"Martha! What are you doing? Calm down!"
Martha struggled to shake her off, but her mouth never stopped. "Let me beat this shameless thing to death! She's a whore! Rotten to the core, just like her dead-beat father! The worst mistake I ever made was giving birth to her!"
I leaned against the wall, holding my burning cheek and throbbing head, not remembering when I'd started crying.
My body could take the slaps. Could take being shoved around.But I couldn't accept that these soul-shaking words came from my own mother.
I was so stupid. I never should've come back. I thought time would've changed Martha, thought she'd think of me sometimes the way I sometimes thought of her.
Nothing had changed.
The neighbor coaxed and pulled until she finally got Martha into the bedroom. But her curses still leaked through the door, filthy and cruel.
I stood alone in the living room, staring at the shattered crucifix and crooked picture frames on the floor, tears still wet on my face while new ones fell. Chloe, congratulations. You just proved again that your mother doesn't love you. She hates you.
I wiped my eyes, bent down, picked up the crucifix, and hung it back on the nail. Then I walked down the basement stairs to my room.
Calling it a room was generous. It was a converted storage space. Single bed, old wardrobe, dim lamp. Nail holes still visible in the walls from old shelving. Martha made me stay down here. The upstairs guest room had to stay empty—church sisters sometimes came to visit.
I sat on the bed. Suddenly felt exhausted.
Honestly, in that moment, I almost wished the diagnosis had been real. I couldn't find a reason to keep living. If only, like Martha said, she'd never given birth to me at all.
I don't know how long I lay there. Ten minutes, an hour. Until I shifted and saw my stomach. A thought yanked me back.
There was a life growing inside me.
My hand slowly covered my belly. Through the thin T-shirt, warm skin underneath, flat enough that nothing showed yet. But it was there. A two-month-old thing that didn't know anything. Didn't know what a failure its mother was. Didn't know what kind of wreckage it was about to be born into.
But it chose me. Out of all the possible times and all the possible wombs, it came to me.
I couldn't just lie here waiting to die. Besides, I didn't even have a fucking disease. What right did I have to give up? Martha didn't want to be my mother? Fine.
But I could be a mother. A good mother. A completely different kind of mother than her.
I wiped my face with the back of my hand, took a deep breath, and closed my eyes. First step to being a good mother—get some sleep.

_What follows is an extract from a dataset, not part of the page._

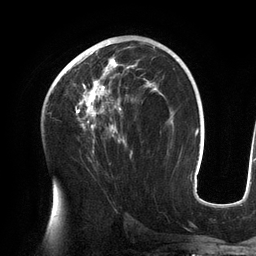
Breast MRI (dynamic contrast-enhanced), one axial slice; slice 75 of 134 in the series (ordered by position); cropped to one breast; dynamic contrast-enhanced series, time point 2 of 6 at this slice position (early post-contrast); 3 T; TE 2.7 ms, TR 6.5 ms; 1.2 mm slice thickness; 256 × 256 image matrix, field of view 200 × 200 mm. Female patient.
Annotated regions visible in this slice (semi-automatic segmentation, software-assisted and operator-edited):
- enhancing-tissue mask used for the functional tumour volume (all voxels passing the contrast-enhancement thresholds inside the analysis volume; usually the tumour): box from (x=62, y=42) to (x=157, y=157) px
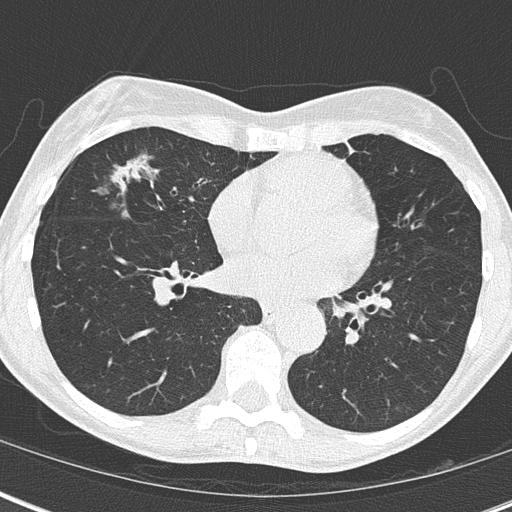
Low-dose screening chest CT, axial slice; third screening round (two years after baseline); lung window (W 1500 / L -600 HU); 2 mm slice thickness; lung (sharp) reconstruction kernel (B50f). Female participant, aged 67 years at enrolment. Current smoker at enrolment.
Lesion marked by an expert reader, bounding box <94,145,195,239> (left, top, right, bottom; pixels). The exam's reader record, not a measurement of the box and not confirmed to be the same lesion: non-calcified nodule or mass ≥4 mm, right middle lobe, 32 × 17 mm, mixed attenuation, pre-existing on the prior screen: yes; interval growth: yes. Lung cancer was diagnosed 76 days after this screen: bronchiolo-alveolar adenocarcinoma, NOS, right middle lobe, well differentiated (G1), stage IA (AJCC 6th edition), 25 mm at pathology.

Three seconds later, my eyes popped open. Closed them again. Opened. Tossed and turned several times. Still couldn't sleep.
My head was a mess. Misdiagnosis, pregnancy, Martha's slap, Enzo's face, New York, money, work. All of it churning like a pot of stew, bubbling away in my skull.

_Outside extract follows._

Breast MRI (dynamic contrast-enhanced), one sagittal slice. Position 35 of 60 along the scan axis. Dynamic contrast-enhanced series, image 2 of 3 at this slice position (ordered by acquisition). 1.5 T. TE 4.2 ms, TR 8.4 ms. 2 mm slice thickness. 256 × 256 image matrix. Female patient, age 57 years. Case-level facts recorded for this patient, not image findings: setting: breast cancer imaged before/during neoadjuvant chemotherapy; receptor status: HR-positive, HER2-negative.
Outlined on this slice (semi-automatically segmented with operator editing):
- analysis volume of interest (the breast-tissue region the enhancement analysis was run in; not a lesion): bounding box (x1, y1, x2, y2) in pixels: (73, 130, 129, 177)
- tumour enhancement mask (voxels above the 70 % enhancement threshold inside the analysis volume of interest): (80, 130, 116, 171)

I had to talk to Martha. I needed a place to stay, even temporarily. I needed to save up money for the baby. Needed to find Dad's grave. I could endure her cold violence, endure her verbal abuse—just like I had for two months. I just needed to hold on a little longer.

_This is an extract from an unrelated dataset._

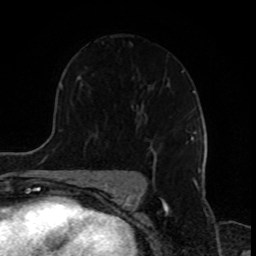
Breast MRI, one axial slice; position 58 of 80 along the scan axis; cropped to one breast; dynamic contrast-enhanced series, time point 2 of 8 at this slice position (early post-contrast); 1.5 T; TE 4.2 ms, TR 7 ms; 2 mm slice thickness; 256 × 256 image matrix, field of view 170 × 170 mm. Female patient.
Outlined on this slice (semi-automatic segmentation, software-assisted and operator-edited):
- enhancing-tissue mask used for the functional tumour volume (all voxels passing the contrast-enhancement thresholds inside the analysis volume; usually the tumour): bounding box [x1, y1, x2, y2] px = [149, 146, 155, 153]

I was working out how to approach her when I heard Martha's bedroom door open upstairs. Light footsteps moved across the ceiling. Then the front door opened. Heavy footsteps followed. More than one person.
Why? Who would come over at this hour?
I sat up, pressed my ear against the wall by my pillow, trying to hear what was happening upstairs.
But the sounds headed toward the basement. The doorknob turned.
I sprang off the bed, backed up two steps, spine pressed against the cold concrete wall, eyes locked on the door.
It swung open. Not Martha. Two men I'd never seen before. Dark clothes, built like tanks, faces blank. One held a black cloth. The other walked toward me, and I caught a sharp chemical smell.
"Who are you?" My voice came out high and unrecognizable. "What do you want?"
The first man didn't stop. His partner circled around, cutting off my path to the door. The first one reached out.